The lines to output run from the first line of the entries below through the line containing "20,1,$1+$1,$8,$9,$2,$3,0*%"; copy them exactly and leave out pictures.

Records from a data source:

# # # #

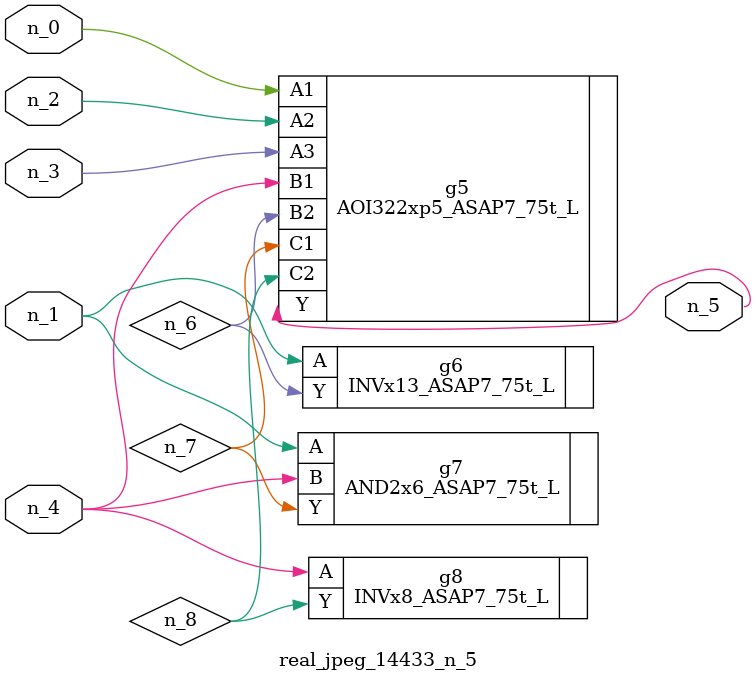
<source format=v>
module real_jpeg_14433_n_5 (n_4, n_0, n_1, n_2, n_3, n_5);

input n_4;
input n_0;
input n_1;
input n_2;
input n_3;

output n_5;

wire n_8;
wire n_6;
wire n_7;

AOI322xp5_ASAP7_75t_L g5 ( 
.A1(n_0),
.A2(n_2),
.A3(n_3),
.B1(n_4),
.B2(n_6),
.C1(n_7),
.C2(n_8),
.Y(n_5)
);

INVx13_ASAP7_75t_L g6 ( 
.A(n_1),
.Y(n_6)
);

AND2x6_ASAP7_75t_L g7 ( 
.A(n_1),
.B(n_4),
.Y(n_7)
);

INVx8_ASAP7_75t_L g8 ( 
.A(n_4),
.Y(n_8)
);


endmodule
</source>
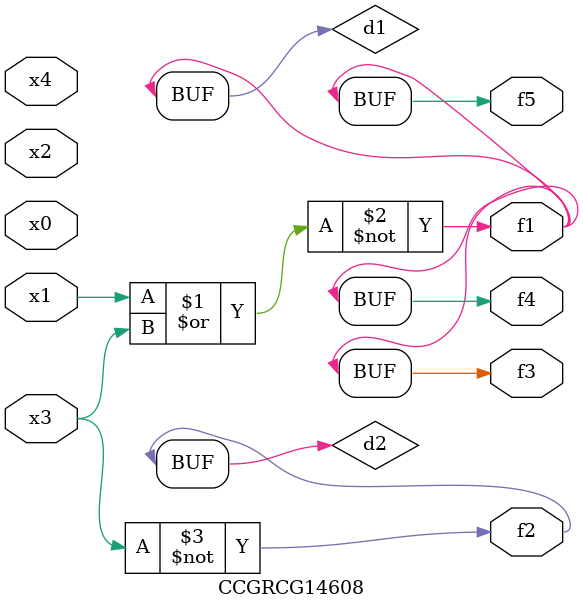
<source format=v>
module CCGRCG14608(
	input x0, x1, x2, x3, x4,
	output f1, f2, f3, f4, f5
);

	wire d1, d2;

	nor (d1, x1, x3);
	not (d2, x3);
	assign f1 = d1;
	assign f2 = d2;
	assign f3 = d1;
	assign f4 = d1;
	assign f5 = d1;
endmodule

</source>
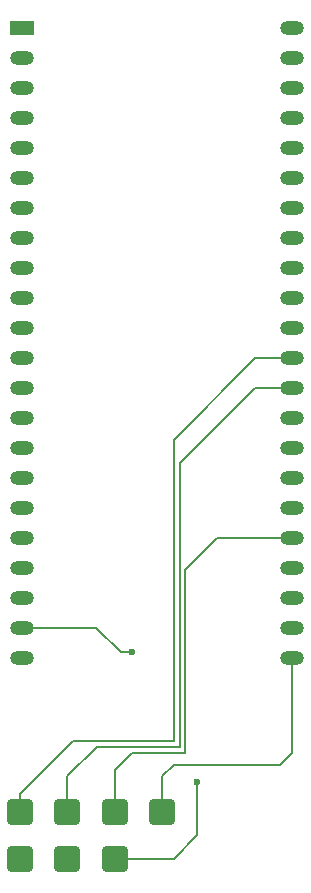
<source format=gtl>
%TF.GenerationSoftware,KiCad,Pcbnew,9.0.2*%
%TF.CreationDate,2025-07-06T23:36:37+02:00*%
%TF.ProjectId,wireless-nes-adapter,77697265-6c65-4737-932d-6e65732d6164,rev?*%
%TF.SameCoordinates,Original*%
%TF.FileFunction,Copper,L1,Top*%
%TF.FilePolarity,Positive*%
%FSLAX46Y46*%
G04 Gerber Fmt 4.6, Leading zero omitted, Abs format (unit mm)*
G04 Created by KiCad (PCBNEW 9.0.2) date 2025-07-06 23:36:37*
%MOMM*%
%LPD*%
G01*
G04 APERTURE LIST*
G04 Aperture macros list*
%AMRoundRect*
0 Rectangle with rounded corners*
0 $1 Rounding radius*
0 $2 $3 $4 $5 $6 $7 $8 $9 X,Y pos of 4 corners*
0 Add a 4 corners polygon primitive as box body*
4,1,4,$2,$3,$4,$5,$6,$7,$8,$9,$2,$3,0*
0 Add four circle primitives for the rounded corners*
1,1,$1+$1,$2,$3*
1,1,$1+$1,$4,$5*
1,1,$1+$1,$6,$7*
1,1,$1+$1,$8,$9*
0 Add four rect primitives between the rounded corners*
20,1,$1+$1,$2,$3,$4,$5,0*
20,1,$1+$1,$4,$5,$6,$7,0*
20,1,$1+$1,$6,$7,$8,$9,0*
20,1,$1+$1,$8,$9,$2,$3,0*%
G04 Aperture macros list end*
%TA.AperFunction,ComponentPad*%
%ADD10RoundRect,0.250000X-0.825000X-0.825000X0.825000X-0.825000X0.825000X0.825000X-0.825000X0.825000X0*%
%TD*%
%TA.AperFunction,ComponentPad*%
%ADD11R,2.000000X1.200000*%
%TD*%
%TA.AperFunction,ComponentPad*%
%ADD12O,2.000000X1.200000*%
%TD*%
%TA.AperFunction,ViaPad*%
%ADD13C,0.600000*%
%TD*%
%TA.AperFunction,Conductor*%
%ADD14C,0.200000*%
%TD*%
G04 APERTURE END LIST*
D10*
%TO.P,G1,1,Pin_1*%
%TO.N,Net-(G1-Pin_1)*%
X114500000Y-124500000D03*
%TD*%
%TO.P,N2,1,Pin_1*%
%TO.N,unconnected-(N2-Pin_1-Pad1)*%
X102500000Y-128500000D03*
%TD*%
%TO.P,N1,1,Pin_1*%
%TO.N,unconnected-(N1-Pin_1-Pad1)*%
X106500000Y-128500000D03*
%TD*%
%TO.P,D1,1,Pin_1*%
%TO.N,Net-(D1-Pin_1)*%
X102500000Y-124500000D03*
%TD*%
%TO.P,L1,1,Pin_1*%
%TO.N,Net-(L1-Pin_1)*%
X106500000Y-124500000D03*
%TD*%
%TO.P,C1,1,Pin_1*%
%TO.N,Net-(C1-Pin_1)*%
X110500000Y-124500000D03*
%TD*%
%TO.P,VCC1,1,Pin_1*%
%TO.N,Net-(U1-5V)*%
X110500000Y-128500000D03*
%TD*%
D11*
%TO.P,U1,1,3V3*%
%TO.N,Net-(U1-3V3-Pad1)*%
X102640000Y-58140000D03*
D12*
%TO.P,U1,2,3V3*%
X102640000Y-60680000D03*
%TO.P,U1,3,CHIP_PU*%
%TO.N,unconnected-(U1-CHIP_PU-Pad3)*%
X102640000Y-63220000D03*
%TO.P,U1,4,GPIO4/ADC1_CH3*%
%TO.N,unconnected-(U1-GPIO4{slash}ADC1_CH3-Pad4)*%
X102640000Y-65760000D03*
%TO.P,U1,5,GPIO5/ADC1_CH4*%
%TO.N,unconnected-(U1-GPIO5{slash}ADC1_CH4-Pad5)*%
X102640000Y-68300000D03*
%TO.P,U1,6,GPIO6/ADC1_CH5*%
%TO.N,unconnected-(U1-GPIO6{slash}ADC1_CH5-Pad6)*%
X102640000Y-70840000D03*
%TO.P,U1,7,GPIO7/ADC1_CH6*%
%TO.N,unconnected-(U1-GPIO7{slash}ADC1_CH6-Pad7)*%
X102640000Y-73380000D03*
%TO.P,U1,8,GPIO15/ADC2_CH4/32K_P*%
%TO.N,unconnected-(U1-GPIO15{slash}ADC2_CH4{slash}32K_P-Pad8)*%
X102640000Y-75920000D03*
%TO.P,U1,9,GPIO16/ADC2_CH5/32K_N*%
%TO.N,unconnected-(U1-GPIO16{slash}ADC2_CH5{slash}32K_N-Pad9)*%
X102640000Y-78460000D03*
%TO.P,U1,10,GPIO17/ADC2_CH6*%
%TO.N,unconnected-(U1-GPIO17{slash}ADC2_CH6-Pad10)*%
X102640000Y-81000000D03*
%TO.P,U1,11,GPIO18/ADC2_CH7*%
%TO.N,unconnected-(U1-GPIO18{slash}ADC2_CH7-Pad11)*%
X102640000Y-83540000D03*
%TO.P,U1,12,GPIO8/ADC1_CH7*%
%TO.N,unconnected-(U1-GPIO8{slash}ADC1_CH7-Pad12)*%
X102640000Y-86080000D03*
%TO.P,U1,13,GPIO3/ADC1_CH2*%
%TO.N,unconnected-(U1-GPIO3{slash}ADC1_CH2-Pad13)*%
X102640000Y-88620000D03*
%TO.P,U1,14,GPIO46*%
%TO.N,unconnected-(U1-GPIO46-Pad14)*%
X102640000Y-91160000D03*
%TO.P,U1,15,GPIO9/ADC1_CH8*%
%TO.N,unconnected-(U1-GPIO9{slash}ADC1_CH8-Pad15)*%
X102640000Y-93700000D03*
%TO.P,U1,16,GPIO10/ADC1_CH9*%
%TO.N,unconnected-(U1-GPIO10{slash}ADC1_CH9-Pad16)*%
X102640000Y-96240000D03*
%TO.P,U1,17,GPIO11/ADC2_CH0*%
%TO.N,unconnected-(U1-GPIO11{slash}ADC2_CH0-Pad17)*%
X102640000Y-98780000D03*
%TO.P,U1,18,GPIO12/ADC2_CH1*%
%TO.N,unconnected-(U1-GPIO12{slash}ADC2_CH1-Pad18)*%
X102640000Y-101320000D03*
%TO.P,U1,19,GPIO13/ADC2_CH2*%
%TO.N,unconnected-(U1-GPIO13{slash}ADC2_CH2-Pad19)*%
X102640000Y-103860000D03*
%TO.P,U1,20,GPIO14/ADC2_CH3*%
%TO.N,unconnected-(U1-GPIO14{slash}ADC2_CH3-Pad20)*%
X102636320Y-106397280D03*
%TO.P,U1,21,5V*%
%TO.N,Net-(U1-5V)*%
X102636320Y-108937280D03*
%TO.P,U1,22,GND*%
%TO.N,Net-(G1-Pin_1)*%
X102636320Y-111477280D03*
%TO.P,U1,23,GND*%
X125500000Y-111480000D03*
%TO.P,U1,24,GND*%
X125500000Y-108940000D03*
%TO.P,U1,25,GPIO19/USB_D-*%
%TO.N,unconnected-(U1-GPIO19{slash}USB_D--Pad25)*%
X125500000Y-106400000D03*
%TO.P,U1,26,GPIO20/USB_D+*%
%TO.N,unconnected-(U1-GPIO20{slash}USB_D+-Pad26)*%
X125500000Y-103860000D03*
%TO.P,U1,27,GPIO21*%
%TO.N,Net-(C1-Pin_1)*%
X125500000Y-101320000D03*
%TO.P,U1,28,GPIO47*%
%TO.N,unconnected-(U1-GPIO47-Pad28)*%
X125500000Y-98780000D03*
%TO.P,U1,29,GPIO48*%
%TO.N,unconnected-(U1-GPIO48-Pad29)*%
X125500000Y-96240000D03*
%TO.P,U1,30,GPIO45*%
%TO.N,unconnected-(U1-GPIO45-Pad30)*%
X125500000Y-93700000D03*
%TO.P,U1,31,GPIO0*%
%TO.N,unconnected-(U1-GPIO0-Pad31)*%
X125500000Y-91160000D03*
%TO.P,U1,32,GPIO35*%
%TO.N,Net-(L1-Pin_1)*%
X125500000Y-88620000D03*
%TO.P,U1,33,GPIO36*%
%TO.N,Net-(D1-Pin_1)*%
X125500000Y-86080000D03*
%TO.P,U1,34,GPIO37*%
%TO.N,unconnected-(U1-GPIO37-Pad34)*%
X125500000Y-83540000D03*
%TO.P,U1,35,GPIO38*%
%TO.N,unconnected-(U1-GPIO38-Pad35)*%
X125500000Y-81000000D03*
%TO.P,U1,36,GPIO39/MTCK*%
%TO.N,unconnected-(U1-GPIO39{slash}MTCK-Pad36)*%
X125500000Y-78460000D03*
%TO.P,U1,37,GPIO40/MTDO*%
%TO.N,unconnected-(U1-GPIO40{slash}MTDO-Pad37)*%
X125500000Y-75920000D03*
%TO.P,U1,38,GPIO41/MTDI*%
%TO.N,unconnected-(U1-GPIO41{slash}MTDI-Pad38)*%
X125500000Y-73380000D03*
%TO.P,U1,39,GPIO42/MTMS*%
%TO.N,unconnected-(U1-GPIO42{slash}MTMS-Pad39)*%
X125500000Y-70840000D03*
%TO.P,U1,40,GPIO2/ADC1_CH1*%
%TO.N,unconnected-(U1-GPIO2{slash}ADC1_CH1-Pad40)*%
X125500000Y-68300000D03*
%TO.P,U1,41,GPIO1/ADC1_CH0*%
%TO.N,unconnected-(U1-GPIO1{slash}ADC1_CH0-Pad41)*%
X125500000Y-65760000D03*
%TO.P,U1,42,GPIO44/U0RXD*%
%TO.N,unconnected-(U1-GPIO44{slash}U0RXD-Pad42)*%
X125500000Y-63220000D03*
%TO.P,U1,43,GPIO43/U0TXD*%
%TO.N,unconnected-(U1-GPIO43{slash}U0TXD-Pad43)*%
X125500000Y-60680000D03*
%TO.P,U1,44,GND*%
%TO.N,Net-(G1-Pin_1)*%
X125500000Y-58140000D03*
%TD*%
D13*
%TO.N,Net-(U1-5V)*%
X112000000Y-111000000D03*
X117500000Y-122000000D03*
%TD*%
D14*
%TO.N,Net-(U1-5V)*%
X117500000Y-126500000D02*
X117500000Y-122000000D01*
X112000000Y-111000000D02*
X111000000Y-111000000D01*
X111000000Y-111000000D02*
X108937280Y-108937280D01*
X108937280Y-108937280D02*
X102636320Y-108937280D01*
X110500000Y-128500000D02*
X115500000Y-128500000D01*
X115500000Y-128500000D02*
X117500000Y-126500000D01*
%TO.N,Net-(G1-Pin_1)*%
X114500000Y-124500000D02*
X114500000Y-121500000D01*
X114500000Y-121500000D02*
X115500000Y-120500000D01*
X115500000Y-120500000D02*
X124500000Y-120500000D01*
X124500000Y-120500000D02*
X125500000Y-119500000D01*
X125500000Y-119500000D02*
X125500000Y-111480000D01*
%TO.N,Net-(L1-Pin_1)*%
X106500000Y-124500000D02*
X106500000Y-121500000D01*
X122380000Y-88620000D02*
X125500000Y-88620000D01*
X106500000Y-121500000D02*
X109000000Y-119000000D01*
X109000000Y-119000000D02*
X116000000Y-119000000D01*
X116000000Y-119000000D02*
X116000000Y-95000000D01*
X116000000Y-95000000D02*
X122380000Y-88620000D01*
%TO.N,Net-(D1-Pin_1)*%
X102500000Y-124500000D02*
X102500000Y-123000000D01*
X115500000Y-118500000D02*
X115500000Y-93000000D01*
X102500000Y-123000000D02*
X107000000Y-118500000D01*
X115500000Y-93000000D02*
X122420000Y-86080000D01*
X107000000Y-118500000D02*
X115500000Y-118500000D01*
X122420000Y-86080000D02*
X125500000Y-86080000D01*
%TO.N,Net-(C1-Pin_1)*%
X110500000Y-124500000D02*
X110500000Y-121000000D01*
X110500000Y-121000000D02*
X112000000Y-119500000D01*
X112000000Y-119500000D02*
X116500000Y-119500000D01*
X116500000Y-119500000D02*
X116500000Y-104000000D01*
X116500000Y-104000000D02*
X119180000Y-101320000D01*
X119180000Y-101320000D02*
X125500000Y-101320000D01*
%TD*%
M02*

</source>
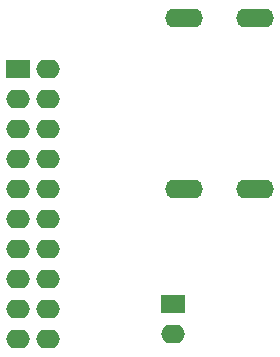
<source format=gbl>
G04*
G04 #@! TF.GenerationSoftware,Altium Limited,Altium Designer,23.3.1 (30)*
G04*
G04 Layer_Physical_Order=2*
G04 Layer_Color=16711680*
%FSLAX44Y44*%
%MOMM*%
G71*
G04*
G04 #@! TF.SameCoordinates,FC58110F-AFE2-48FC-888D-7BDC24F10527*
G04*
G04*
G04 #@! TF.FilePolarity,Positive*
G04*
G01*
G75*
%ADD20O,3.2000X1.6000*%
%ADD21R,2.0000X1.6000*%
%ADD22O,2.0000X1.6000*%
D20*
X185000Y185500D02*
D03*
Y330500D02*
D03*
X244600Y185500D02*
D03*
Y330500D02*
D03*
D21*
X175000Y87700D02*
D03*
D03*
X44600Y287000D02*
D03*
D22*
X175000Y62300D02*
D03*
D03*
X70000Y58400D02*
D03*
Y83800D02*
D03*
Y109200D02*
D03*
Y134600D02*
D03*
Y160000D02*
D03*
Y185400D02*
D03*
Y210800D02*
D03*
Y236200D02*
D03*
Y261600D02*
D03*
Y287000D02*
D03*
X44600Y58400D02*
D03*
Y83800D02*
D03*
Y109200D02*
D03*
Y134600D02*
D03*
Y160000D02*
D03*
Y185400D02*
D03*
Y210800D02*
D03*
Y236200D02*
D03*
Y261600D02*
D03*
M02*

</source>
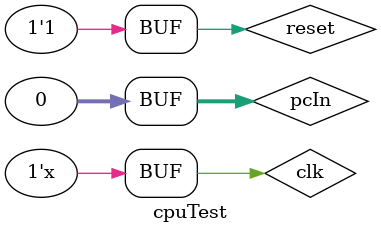
<source format=v>
`timescale 1ns / 1ps
module cpuTest(
 );
  reg clk;
  reg reset;
  wire [31:0] pcIn,pcOut,PC4;
//choose pc
  wire [31:0]jumpAddress,immeExtend,pcReslut;
  //ins memory
  wire [31:0] IAddr,IDataOut;
  //register file
  wire [4:0]rs, rt, rd,sa;
  wire [31:0]readData1,readData2, writeData,WriteReg;
  //control unit
  wire [5:0]op;
  wire [1:0] PcSrc;
  wire RegWre, ALUSrcB,InsMemRw, ExtSel, RegDst, PCWre,mRD, mWR, DBDataSrc;
  wire [2:0] ALUOp;
//extend
  wire [15:0] immediate;
  wire [31:0] extendResult;
  //dataMemory
  wire [31:0] DataOut;
  //ALU
  wire zero,ALUreslut;
  wire [31:0]rega,regb;

CPU cpu(clk,reset,pcIn,pcOut,PC4,jumpAddress,immeExtend,pcReslut,IAddr,IDataOut,rs,rt,rd,sa,readData1,readData2,writeData,WriteReg,op,PcSrc,RegWre,ALUSrcB,InsMemRw,ExtSel,RegDst,PCWre,mRD,mWR,DBDataSrc,ALUOp,immediate,extendResult,DataOut,zero,ALUreslut,rega,regb);
always begin
   #5  clk =~ clk;
end

initial begin
  clk = 0;
  reset = 0;
  # 100 reset = 1;
  pcIn =0;
end
endmodule

</source>
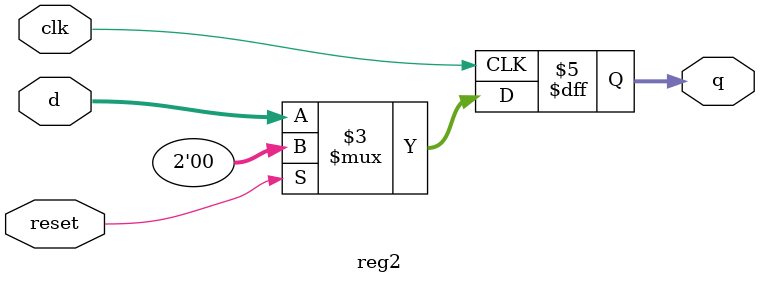
<source format=v>
module reg2 (
   input             clk,
   input             reset,
   input [1:0]       d,
   output reg [1:0]  q);
   
   always @(posedge clk)
      if (reset)
         q <= 2'h0;
      else
         q <= d;
         
endmodule

</source>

# # # #

Worked solution:
<source format=v>
module real_jpeg_14433_n_5 (n_4, n_0, n_1, n_2, n_3, n_5);

input n_4;
input n_0;
input n_1;
input n_2;
input n_3;

output n_5;

wire n_8;
wire n_6;
wire n_7;

AOI322xp5_ASAP7_75t_L g5 ( 
.A1(n_0),
.A2(n_2),
.A3(n_3),
.B1(n_4),
.B2(n_6),
.C1(n_7),
.C2(n_8),
.Y(n_5)
);

INVx13_ASAP7_75t_L g6 ( 
.A(n_1),
.Y(n_6)
);

AND2x6_ASAP7_75t_L g7 ( 
.A(n_1),
.B(n_4),
.Y(n_7)
);

INVx8_ASAP7_75t_L g8 ( 
.A(n_4),
.Y(n_8)
);


endmodule
</source>
<source format=v>
module CCGRCG14608(
	input x0, x1, x2, x3, x4,
	output f1, f2, f3, f4, f5
);

	wire d1, d2;

	nor (d1, x1, x3);
	not (d2, x3);
	assign f1 = d1;
	assign f2 = d2;
	assign f3 = d1;
	assign f4 = d1;
	assign f5 = d1;
endmodule

</source>
<source format=gtl>
%TF.GenerationSoftware,KiCad,Pcbnew,9.0.2*%
%TF.CreationDate,2025-07-06T23:36:37+02:00*%
%TF.ProjectId,wireless-nes-adapter,77697265-6c65-4737-932d-6e65732d6164,rev?*%
%TF.SameCoordinates,Original*%
%TF.FileFunction,Copper,L1,Top*%
%TF.FilePolarity,Positive*%
%FSLAX46Y46*%
G04 Gerber Fmt 4.6, Leading zero omitted, Abs format (unit mm)*
G04 Created by KiCad (PCBNEW 9.0.2) date 2025-07-06 23:36:37*
%MOMM*%
%LPD*%
G01*
G04 APERTURE LIST*
G04 Aperture macros list*
%AMRoundRect*
0 Rectangle with rounded corners*
0 $1 Rounding radius*
0 $2 $3 $4 $5 $6 $7 $8 $9 X,Y pos of 4 corners*
0 Add a 4 corners polygon primitive as box body*
4,1,4,$2,$3,$4,$5,$6,$7,$8,$9,$2,$3,0*
0 Add four circle primitives for the rounded corners*
1,1,$1+$1,$2,$3*
1,1,$1+$1,$4,$5*
1,1,$1+$1,$6,$7*
1,1,$1+$1,$8,$9*
0 Add four rect primitives between the rounded corners*
20,1,$1+$1,$2,$3,$4,$5,0*
20,1,$1+$1,$4,$5,$6,$7,0*
20,1,$1+$1,$6,$7,$8,$9,0*
20,1,$1+$1,$8,$9,$2,$3,0*%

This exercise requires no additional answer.